Он вернулся к своей прежней ипостаси и снова стал Нохемом — учеником, будущим раввином, мужем Сереле. Этот Нохем знал, что уже одними только мыслями о подобных вещах он обрек себя на пламя, имя которому «Смерть, и Тьма, и Стон, и Пропасть», и самый малый язык этого пламени «жжет в шестьдесят раз сильнее, чем самый большой земной огонь». Благодаря этим страхам Нохему удавалось устоять против соблазна, но взгляд его. как это было с Иешуа в леончинском хедере, перемещался со священных текстов к лужайкам за окном, и его охватывала «непонятная радость». Сны тоже отказывались ему подчиняться. И тогда Нохем обратился к единственному, что ему оставалось: он ударился в аскетизм. Он изводил свое тело. Но бурные — в том числе и в буквальном смысле — обстоятельства вновь чуть не лишили его воли к сопротивлению. Попав во время прогулки в бурю, Нохем укрылся внутри поваленного сухого дуба, но там его настигла еще более суровая гроза, когда рядом с ним внезапно возникла Малкеле, промокшая до нитки. Очередная молния перечеркнула небо, и девушка в страхе прижалась к нему. Но ее попытка искусить Нохема не удалась: в этот миг он увидел над собой еще одну молнию, которая «была похожа на огромный пламенеющий прут, Божий прут, что хлещет грешников и злодеев». Нохем сбежал. Но Малкеле не собиралась так легко смириться с поражением. Если образ «готической» соблазнительницы, вкупе с громом и молнией, оказался бессилен против суеверной силы иудаизма, значит, ей надо самой создать необходимые обстоятельства. И тогда она подожгла двор ребе Мейлеха. Это случилось одной летней ночью, когда голоса за окном «звали ее, будили, горячили ей кровь, не давали покоя».
…Малкеле в тревоге развернулась и пошла назад, в дом ребе.
Возле большого шалаша, стоявшего во дворе, в низком стенном фонаре горел и оплывал огарок свечи. Сама не зная зачем, она взяла свечу в руку. Дверь шалаша была открыта. Она вошла внутрь. В нос ударил смрадный дух. Помимо вечных казачьих мундиров, что лежали от свадьбы до свадьбы и плесневели <…> там были разложены грязные мешки с соломой <…> Их запах ударил Малкеле в голову…
Вонь, затхлость и нелепость двора ребе, всей Неишвы, дохнула ей в лицо <…> Она окинула шалаш неузнающим взглядом <…> и швырнула горящий огарок в гнилую солому.
Так начался пожар, имевший великие последствия. В этом эпизоде Малкеле как бы устроила пародию на свою свадебную церемонию — пародию такую же пустую, как и ее настоящая свадьба.
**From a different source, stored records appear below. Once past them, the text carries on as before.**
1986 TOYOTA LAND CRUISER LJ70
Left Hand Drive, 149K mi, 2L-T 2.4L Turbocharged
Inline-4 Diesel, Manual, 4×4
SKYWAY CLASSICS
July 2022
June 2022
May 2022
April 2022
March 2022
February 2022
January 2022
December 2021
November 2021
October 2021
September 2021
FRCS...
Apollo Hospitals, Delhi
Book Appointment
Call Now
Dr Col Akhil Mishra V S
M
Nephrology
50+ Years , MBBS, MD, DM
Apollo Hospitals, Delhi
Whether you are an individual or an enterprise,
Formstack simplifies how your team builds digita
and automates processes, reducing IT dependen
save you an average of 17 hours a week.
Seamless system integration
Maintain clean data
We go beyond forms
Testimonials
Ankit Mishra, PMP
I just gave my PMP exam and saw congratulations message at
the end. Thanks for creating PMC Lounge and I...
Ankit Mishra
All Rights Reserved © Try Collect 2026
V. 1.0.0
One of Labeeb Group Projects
Она вошла в шалаш, где гостями были не люди, а их пустые костюмы; свой новый статус она ознаменовала не брачными клятвами, а пламенем. Горел не просто хасидский двор: горела сама идея договорных браков. Своими действиями она, по сути, развела себя с мужем, а Нохема — с его женой. Теперь она была свободной женщиной, сбросившей все оковы, и ее инстинкты устремились на волю. Малкеле, будто зверь, «бегала вокруг, безумная, опьяненная». Она была в лихорадке, во власти одной лишь идеи: обладать Нохемом. И Нохем оказался не в силах противостоять ее могучей воле.